RICHARD PRINCE — It’s true. They’re not taking me at face value. And that’s what surprises me. Maybe it’s a conspiracy. I mean, I know that who I am is an enormous accident, but I never thought they did. My father taught me that the position of the observer itself affects the behavior of electrons, or the fundamental particles that are being observed. And I accept that. My identity is a complete billion-to-one chance. But at the same time totally real. It’s a paradox we all have to live with, he says. But I’m beginning to see my situation is too ideal for accidents. In a way, my situation for the last three weeks has been classic. Something you read about in the newspapers. And if I can make any sense out of these weeks in the air, they won’t seem as random and meaningless as I first thought they were. That’s what I’m trying to do now. Make sense.
J.G. BALLARD — It’s almost like you’ve been in an atrocity exhibition. British Airways represents itself as another perfectable, meaningful world. You find yourself enshrined in this Homeric journey, having to test yourself against vast scientific and technological systems that began to unwind the moment you were born, and here you are trying to unwind them even more.
RICHARD PRINCE — Overdeter-mination. I should feel strange. Pissed off, or something. But I don’t. You know, if I think about my situation, it’s just another conventionalized reality. What’s happening to me is probably normal. Or going to be. A look at things to come perhaps. The people who have been flying me around haven’t exactly acted surprised. I guess this is why I didn’t get it… but am beginning to get it now. I’m beginning to get the sense that it’s the sensation of normality that might be the most extreme conclusion to the hypothesis.
J.G. BALLARD — Normality as the next special effect?
RICHARD PRINCE — Something like that.
J.G. BALLARD — How do you approximate the idea of sacrifice on British Airways? What do you do? What would your father do? Kill the stewardess?
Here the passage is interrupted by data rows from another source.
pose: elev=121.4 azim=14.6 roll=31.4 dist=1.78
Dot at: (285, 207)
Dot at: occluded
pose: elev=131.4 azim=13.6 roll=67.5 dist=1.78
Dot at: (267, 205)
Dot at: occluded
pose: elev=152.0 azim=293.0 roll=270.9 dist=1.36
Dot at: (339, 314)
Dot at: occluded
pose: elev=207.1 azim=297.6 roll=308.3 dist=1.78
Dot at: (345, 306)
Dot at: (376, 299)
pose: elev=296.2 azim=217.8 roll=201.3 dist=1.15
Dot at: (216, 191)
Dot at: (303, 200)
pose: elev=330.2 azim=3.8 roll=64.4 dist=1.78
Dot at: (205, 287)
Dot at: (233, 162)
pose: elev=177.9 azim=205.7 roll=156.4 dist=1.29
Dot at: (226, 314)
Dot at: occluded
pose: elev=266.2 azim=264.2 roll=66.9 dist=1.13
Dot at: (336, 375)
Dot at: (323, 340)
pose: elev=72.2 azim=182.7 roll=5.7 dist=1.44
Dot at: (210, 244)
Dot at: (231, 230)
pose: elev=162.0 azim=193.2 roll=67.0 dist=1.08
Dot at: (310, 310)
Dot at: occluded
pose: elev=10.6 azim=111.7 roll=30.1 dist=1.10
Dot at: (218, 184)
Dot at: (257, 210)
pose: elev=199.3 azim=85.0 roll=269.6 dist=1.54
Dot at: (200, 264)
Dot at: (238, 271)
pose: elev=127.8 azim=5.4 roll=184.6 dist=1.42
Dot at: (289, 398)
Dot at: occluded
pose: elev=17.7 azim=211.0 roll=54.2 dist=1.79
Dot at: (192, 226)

RICHARD PRINCE — My father? He’d cut off her nipples and feed the steward his penis.
J.G. BALLARD — What would you do?
RICHARD PRINCErichard prince — I don’t know. British Airways is far too powerful to commit a genuinely evil or morally repugnant act. I simply lack the ability to impose myself to that extent on such an environment. I don’t think my being a monster would have any direct consequences on British Airways.
J.G. BALLARD — Do you think your father stole your photograph? Did he set up some kind of initiation rite for you? Father to son. A coming of age… a sort of test, pass or fail… a ritual?
RICHARD PRINCE — My father is a psychopath. Everybody knows, or maybe they don’t, that psychopaths never go out of fashion. That’s what I know. And I’m beginning to think that maybe my last three weeks was my birthday present. Love, Dad. You know, my birthday present from Dad? And if that’s true, I guess I’ll just have to thank him in some totally convincing style.
Extra-ordinary, Punch September 1967, reprinted in ZG, No. 13 Spring, 1985. This version was transcribed by Richard Prince from J.G. Ballard’s notes which were taken from a conversation between J.G. Ballard and Richard Prince in August 1967.